→ **BRANO PROPOSTO**
Il Vangelo proclamato nell’odierna festività (Mt 16, 13-19), riporta la professione di fede di Pietro in un dialogo profondo e toccante, contrassegnato non da un vuoto e sterile sentimentalismo passeggero, ma da un’intimità di fede: “Tu sei il Cristo …; Tu sei Pietro”. La fede fa la differenza. Infatti, quando Pietro non pone ostacoli, accoglie la Rivelazione del Padre che lo porta a proclamare non solo che il Cristo è il Messia ma addirittura il Figlio di Dio. Però, appena Pietro si orienta al modo di pensare degli uomini e rifiuta l’annuncio della passione si sentirà dire: “Lungi da me satana! Tu mi sei di scandalo, perché non pensi secondo Dio, ma secondo gli uomini” (Mt 16, 23).
Perché? La risposta l’abbiamo leggendo i versetti immediatamente successivi: ” Allora Gesù disse ai suoi discepoli: «Se qualcuno vuol venire dietro a me rinneghi se stesso, prenda la sua croce e mi segua. Perché chi vorrà salvare la propria vita, la perderà; ma chi perderà la propria vita per causa mia, la troverà. Qual vantaggio infatti avrà l’uomo se guadagnerà il mondo intero, e poi perderà la propria anima? O che cosa l’uomo potrà dare in cambio della propria anima?” (Mt 16, 23-26).
Perciò la fede e la salvezza sembrano essere i concetti sui quali siamo chiamati a riflettere in questa festa che ci è data di celebrare nel nostro itinerario quaresimale di conversione. Ciò che è confermato dalla I Lettura (1 Pt 5, 1-4), dove si parla di testimonianza fedele alle sofferenze di Cristo e partecipazione alla gloria che deve manifestarsi.
Qual è il significato della festa odierna per la Chiesa?
Al centro di questo giorno, troviamo Cristo e non Pietro! E solo grazie a Cristo riusciamo a comprendere il significato della Cattedra, simbolo della potestà e della responsabilità di ogni Apostolo e dei loro successori come di Pietro e dei suoi successori al quale compete però uno compito unico.

→ **CONTENUTO DEI DATI**
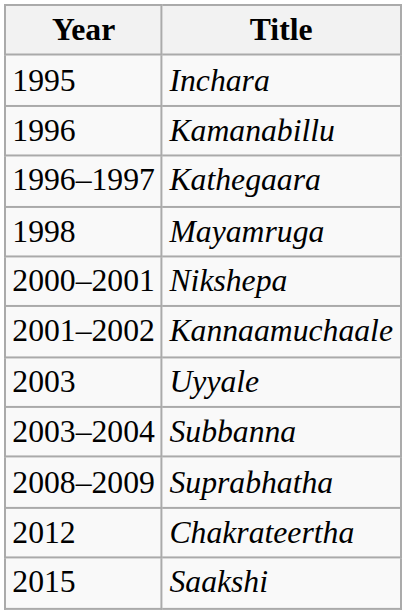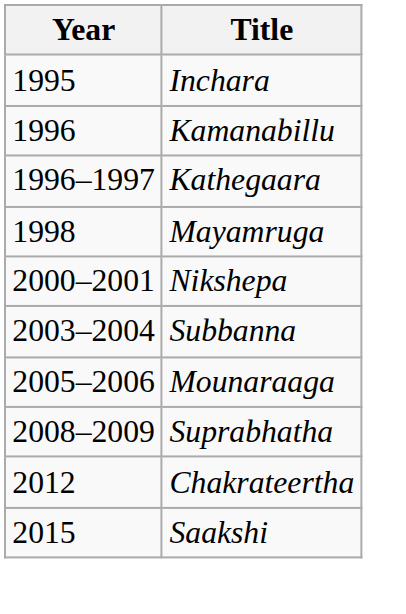- row: 2001–2002 | Kannaamuchaale
- row: 2003 | Uyyale
+ row: 2005–2006 | Mounaraaga
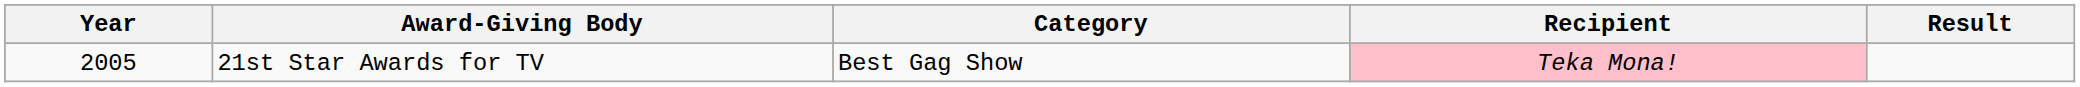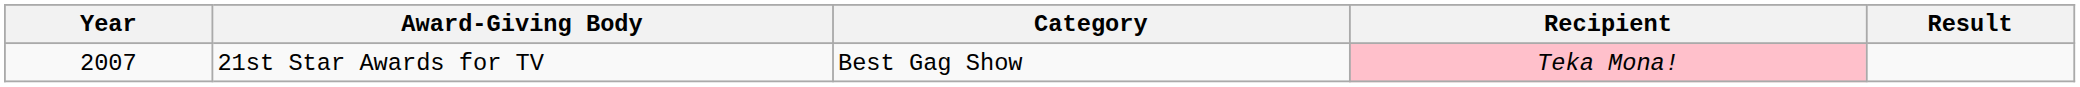21st Star Awards for TV | Year: 2005 -> 2007
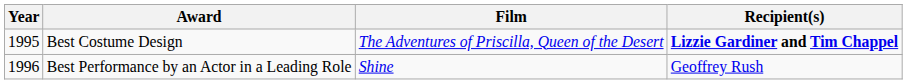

→ **CONSEGNA SCRITTA**
Riproduci dal brano sulla festa della Cattedra di Pietro il passo che comincia con le parole "Perciò la fede" e si ferma dopo "uno compito unico.".

→ **SOLUZIONE DELL'ESERCIZIO**
Perciò la fede e la salvezza sembrano essere i concetti sui quali siamo chiamati a riflettere in questa festa che ci è data di celebrare nel nostro itinerario quaresimale di conversione. Ciò che è confermato dalla I Lettura (1 Pt 5, 1-4), dove si parla di testimonianza fedele alle sofferenze di Cristo e partecipazione alla gloria che deve manifestarsi.
Qual è il significato della festa odierna per la Chiesa?
Al centro di questo giorno, troviamo Cristo e non Pietro! E solo grazie a Cristo riusciamo a comprendere il significato della Cattedra, simbolo della potestà e della responsabilità di ogni Apostolo e dei loro successori come di Pietro e dei suoi successori al quale compete però uno compito unico.